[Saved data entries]
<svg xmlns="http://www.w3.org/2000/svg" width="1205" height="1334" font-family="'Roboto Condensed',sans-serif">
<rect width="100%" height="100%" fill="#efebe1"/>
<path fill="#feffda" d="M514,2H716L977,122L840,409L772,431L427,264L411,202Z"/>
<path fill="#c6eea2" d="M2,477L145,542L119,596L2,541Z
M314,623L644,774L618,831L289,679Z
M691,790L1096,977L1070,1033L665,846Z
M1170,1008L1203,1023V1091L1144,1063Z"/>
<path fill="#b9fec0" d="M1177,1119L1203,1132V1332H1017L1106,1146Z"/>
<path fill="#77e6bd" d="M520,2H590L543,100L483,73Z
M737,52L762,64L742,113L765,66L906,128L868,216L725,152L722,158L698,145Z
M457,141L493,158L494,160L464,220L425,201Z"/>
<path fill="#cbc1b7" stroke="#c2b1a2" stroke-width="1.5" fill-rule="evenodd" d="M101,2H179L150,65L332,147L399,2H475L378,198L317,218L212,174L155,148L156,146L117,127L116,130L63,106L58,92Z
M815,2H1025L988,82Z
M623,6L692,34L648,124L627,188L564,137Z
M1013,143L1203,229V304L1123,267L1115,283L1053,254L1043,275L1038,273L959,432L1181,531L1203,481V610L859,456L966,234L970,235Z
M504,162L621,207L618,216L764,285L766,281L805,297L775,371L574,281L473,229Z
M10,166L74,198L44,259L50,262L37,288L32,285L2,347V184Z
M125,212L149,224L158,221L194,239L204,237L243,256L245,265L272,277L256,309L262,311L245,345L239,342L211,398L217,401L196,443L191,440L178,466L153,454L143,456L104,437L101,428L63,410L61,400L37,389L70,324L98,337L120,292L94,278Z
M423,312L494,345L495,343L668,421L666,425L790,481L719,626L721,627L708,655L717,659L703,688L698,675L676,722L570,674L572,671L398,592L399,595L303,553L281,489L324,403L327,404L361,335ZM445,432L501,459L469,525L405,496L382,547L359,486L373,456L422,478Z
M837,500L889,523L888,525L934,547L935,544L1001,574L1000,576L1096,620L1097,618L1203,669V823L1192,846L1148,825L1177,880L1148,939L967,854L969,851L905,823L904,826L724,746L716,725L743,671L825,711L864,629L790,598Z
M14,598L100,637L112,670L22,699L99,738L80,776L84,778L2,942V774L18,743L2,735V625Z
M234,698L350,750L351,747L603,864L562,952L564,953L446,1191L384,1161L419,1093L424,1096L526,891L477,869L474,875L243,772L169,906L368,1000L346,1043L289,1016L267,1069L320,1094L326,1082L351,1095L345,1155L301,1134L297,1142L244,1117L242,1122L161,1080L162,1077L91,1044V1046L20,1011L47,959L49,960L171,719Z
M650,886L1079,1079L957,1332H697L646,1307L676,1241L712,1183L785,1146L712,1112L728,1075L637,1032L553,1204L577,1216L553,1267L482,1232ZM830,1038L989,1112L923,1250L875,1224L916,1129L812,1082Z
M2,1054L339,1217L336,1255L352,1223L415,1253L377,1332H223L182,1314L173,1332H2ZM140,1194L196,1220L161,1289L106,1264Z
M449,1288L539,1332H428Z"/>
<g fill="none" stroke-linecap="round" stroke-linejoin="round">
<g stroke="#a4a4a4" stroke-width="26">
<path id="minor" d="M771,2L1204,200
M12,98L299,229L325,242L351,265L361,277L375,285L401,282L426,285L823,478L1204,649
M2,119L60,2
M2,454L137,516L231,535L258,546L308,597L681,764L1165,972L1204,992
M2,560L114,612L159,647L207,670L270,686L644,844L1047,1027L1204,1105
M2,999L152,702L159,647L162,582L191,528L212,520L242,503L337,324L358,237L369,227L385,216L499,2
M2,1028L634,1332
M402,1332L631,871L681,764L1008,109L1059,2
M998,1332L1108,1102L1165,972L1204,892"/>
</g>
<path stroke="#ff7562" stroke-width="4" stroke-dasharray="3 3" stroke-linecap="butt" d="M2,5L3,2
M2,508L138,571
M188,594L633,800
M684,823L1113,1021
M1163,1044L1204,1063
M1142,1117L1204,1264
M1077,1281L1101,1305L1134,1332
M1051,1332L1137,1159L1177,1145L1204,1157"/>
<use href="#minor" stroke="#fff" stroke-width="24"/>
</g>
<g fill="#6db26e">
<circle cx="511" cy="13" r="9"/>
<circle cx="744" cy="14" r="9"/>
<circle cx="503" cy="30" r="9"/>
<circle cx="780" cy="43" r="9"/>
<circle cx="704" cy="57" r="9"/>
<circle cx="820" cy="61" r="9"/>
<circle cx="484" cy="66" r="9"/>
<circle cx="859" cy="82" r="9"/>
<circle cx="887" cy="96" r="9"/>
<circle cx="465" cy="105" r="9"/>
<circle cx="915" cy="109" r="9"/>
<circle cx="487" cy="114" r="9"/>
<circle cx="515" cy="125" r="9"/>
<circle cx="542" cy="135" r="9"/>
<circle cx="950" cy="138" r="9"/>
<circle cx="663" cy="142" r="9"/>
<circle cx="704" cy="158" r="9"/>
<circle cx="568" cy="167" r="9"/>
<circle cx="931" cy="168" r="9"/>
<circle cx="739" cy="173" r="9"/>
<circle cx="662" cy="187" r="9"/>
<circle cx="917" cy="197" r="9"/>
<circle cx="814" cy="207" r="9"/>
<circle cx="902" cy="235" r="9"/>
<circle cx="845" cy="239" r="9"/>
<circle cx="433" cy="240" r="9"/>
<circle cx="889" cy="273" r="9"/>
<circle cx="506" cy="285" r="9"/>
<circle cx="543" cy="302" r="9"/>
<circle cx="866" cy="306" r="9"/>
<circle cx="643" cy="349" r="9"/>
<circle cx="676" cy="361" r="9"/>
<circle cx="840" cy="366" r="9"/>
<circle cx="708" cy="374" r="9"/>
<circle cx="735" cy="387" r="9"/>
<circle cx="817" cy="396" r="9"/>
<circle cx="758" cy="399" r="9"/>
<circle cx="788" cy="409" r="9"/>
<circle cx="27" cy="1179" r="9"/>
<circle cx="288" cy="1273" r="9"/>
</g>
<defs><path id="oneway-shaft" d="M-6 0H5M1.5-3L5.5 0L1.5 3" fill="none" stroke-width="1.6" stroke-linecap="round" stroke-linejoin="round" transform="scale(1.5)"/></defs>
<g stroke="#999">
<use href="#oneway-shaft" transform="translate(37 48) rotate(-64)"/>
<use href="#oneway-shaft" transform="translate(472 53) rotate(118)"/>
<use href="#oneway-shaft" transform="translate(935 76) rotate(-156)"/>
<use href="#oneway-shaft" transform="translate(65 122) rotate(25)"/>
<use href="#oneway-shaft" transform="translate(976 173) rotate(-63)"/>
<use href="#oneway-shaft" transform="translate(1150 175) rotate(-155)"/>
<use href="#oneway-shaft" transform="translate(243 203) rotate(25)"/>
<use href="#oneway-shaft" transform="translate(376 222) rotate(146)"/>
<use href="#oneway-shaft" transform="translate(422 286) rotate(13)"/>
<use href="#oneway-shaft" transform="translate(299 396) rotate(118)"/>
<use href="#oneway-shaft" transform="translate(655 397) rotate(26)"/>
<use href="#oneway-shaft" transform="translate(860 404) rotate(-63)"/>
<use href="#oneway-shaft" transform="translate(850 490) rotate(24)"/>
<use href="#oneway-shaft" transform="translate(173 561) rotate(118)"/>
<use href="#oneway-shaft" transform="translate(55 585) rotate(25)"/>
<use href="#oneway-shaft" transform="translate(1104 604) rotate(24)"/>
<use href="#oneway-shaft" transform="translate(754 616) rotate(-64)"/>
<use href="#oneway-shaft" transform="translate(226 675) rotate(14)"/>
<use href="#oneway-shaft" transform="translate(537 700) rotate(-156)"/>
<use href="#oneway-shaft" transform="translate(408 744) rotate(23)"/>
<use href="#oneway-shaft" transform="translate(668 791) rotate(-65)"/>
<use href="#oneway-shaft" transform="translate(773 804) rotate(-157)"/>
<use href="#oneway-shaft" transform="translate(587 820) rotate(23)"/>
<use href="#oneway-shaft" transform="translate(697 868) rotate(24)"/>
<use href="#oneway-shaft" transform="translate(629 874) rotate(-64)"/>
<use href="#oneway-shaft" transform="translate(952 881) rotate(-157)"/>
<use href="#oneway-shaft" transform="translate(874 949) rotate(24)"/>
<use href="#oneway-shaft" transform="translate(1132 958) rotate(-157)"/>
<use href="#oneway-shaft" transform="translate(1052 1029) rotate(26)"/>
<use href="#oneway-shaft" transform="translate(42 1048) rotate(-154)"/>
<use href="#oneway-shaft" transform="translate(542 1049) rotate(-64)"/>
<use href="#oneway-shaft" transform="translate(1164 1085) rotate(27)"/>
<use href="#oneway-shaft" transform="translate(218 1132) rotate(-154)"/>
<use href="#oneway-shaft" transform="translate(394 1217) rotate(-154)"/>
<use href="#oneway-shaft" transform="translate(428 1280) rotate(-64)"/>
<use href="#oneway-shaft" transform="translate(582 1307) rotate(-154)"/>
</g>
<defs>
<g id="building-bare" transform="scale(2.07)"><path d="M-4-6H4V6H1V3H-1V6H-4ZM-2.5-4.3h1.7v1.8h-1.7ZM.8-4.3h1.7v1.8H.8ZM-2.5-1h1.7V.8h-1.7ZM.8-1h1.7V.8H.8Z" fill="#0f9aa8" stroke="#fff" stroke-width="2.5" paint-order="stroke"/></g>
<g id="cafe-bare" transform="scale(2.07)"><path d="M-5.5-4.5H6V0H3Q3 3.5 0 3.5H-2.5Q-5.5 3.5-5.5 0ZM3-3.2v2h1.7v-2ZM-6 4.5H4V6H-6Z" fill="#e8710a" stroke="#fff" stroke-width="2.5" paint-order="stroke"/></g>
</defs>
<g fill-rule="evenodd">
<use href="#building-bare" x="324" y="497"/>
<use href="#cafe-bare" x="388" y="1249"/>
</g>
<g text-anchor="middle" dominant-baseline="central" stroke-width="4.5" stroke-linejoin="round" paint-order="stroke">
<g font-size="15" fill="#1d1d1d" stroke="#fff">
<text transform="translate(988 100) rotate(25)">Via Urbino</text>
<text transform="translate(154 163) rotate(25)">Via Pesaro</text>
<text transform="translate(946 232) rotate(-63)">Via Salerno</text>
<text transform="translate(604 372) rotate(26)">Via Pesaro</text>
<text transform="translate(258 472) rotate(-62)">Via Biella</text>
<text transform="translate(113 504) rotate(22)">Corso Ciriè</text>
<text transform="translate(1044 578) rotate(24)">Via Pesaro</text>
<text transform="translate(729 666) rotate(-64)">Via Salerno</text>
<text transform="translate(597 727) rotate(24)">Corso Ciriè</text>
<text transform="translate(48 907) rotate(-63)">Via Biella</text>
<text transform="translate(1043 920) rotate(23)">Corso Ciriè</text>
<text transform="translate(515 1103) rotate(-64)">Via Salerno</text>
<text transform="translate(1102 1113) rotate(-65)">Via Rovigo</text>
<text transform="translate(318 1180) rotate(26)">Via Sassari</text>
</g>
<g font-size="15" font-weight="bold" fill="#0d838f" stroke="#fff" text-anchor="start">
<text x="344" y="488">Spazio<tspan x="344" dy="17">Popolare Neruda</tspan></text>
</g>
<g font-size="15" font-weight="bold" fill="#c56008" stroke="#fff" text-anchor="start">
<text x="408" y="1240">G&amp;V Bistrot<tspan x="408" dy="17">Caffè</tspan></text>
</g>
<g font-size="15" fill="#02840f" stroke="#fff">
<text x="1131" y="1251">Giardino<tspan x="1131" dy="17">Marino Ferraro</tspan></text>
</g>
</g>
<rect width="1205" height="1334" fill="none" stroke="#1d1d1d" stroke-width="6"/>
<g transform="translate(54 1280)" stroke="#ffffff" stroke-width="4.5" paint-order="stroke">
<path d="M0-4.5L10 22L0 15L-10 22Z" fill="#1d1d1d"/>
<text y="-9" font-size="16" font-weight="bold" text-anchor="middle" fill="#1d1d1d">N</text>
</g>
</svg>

- Exercise brief -
Check each line above for the word "middle" and copy every line that has it.

- Exercise solution -
<g text-anchor="middle" dominant-baseline="central" stroke-width="4.5" stroke-linejoin="round" paint-order="stroke">
<text y="-9" font-size="16" font-weight="bold" text-anchor="middle" fill="#1d1d1d">N</text>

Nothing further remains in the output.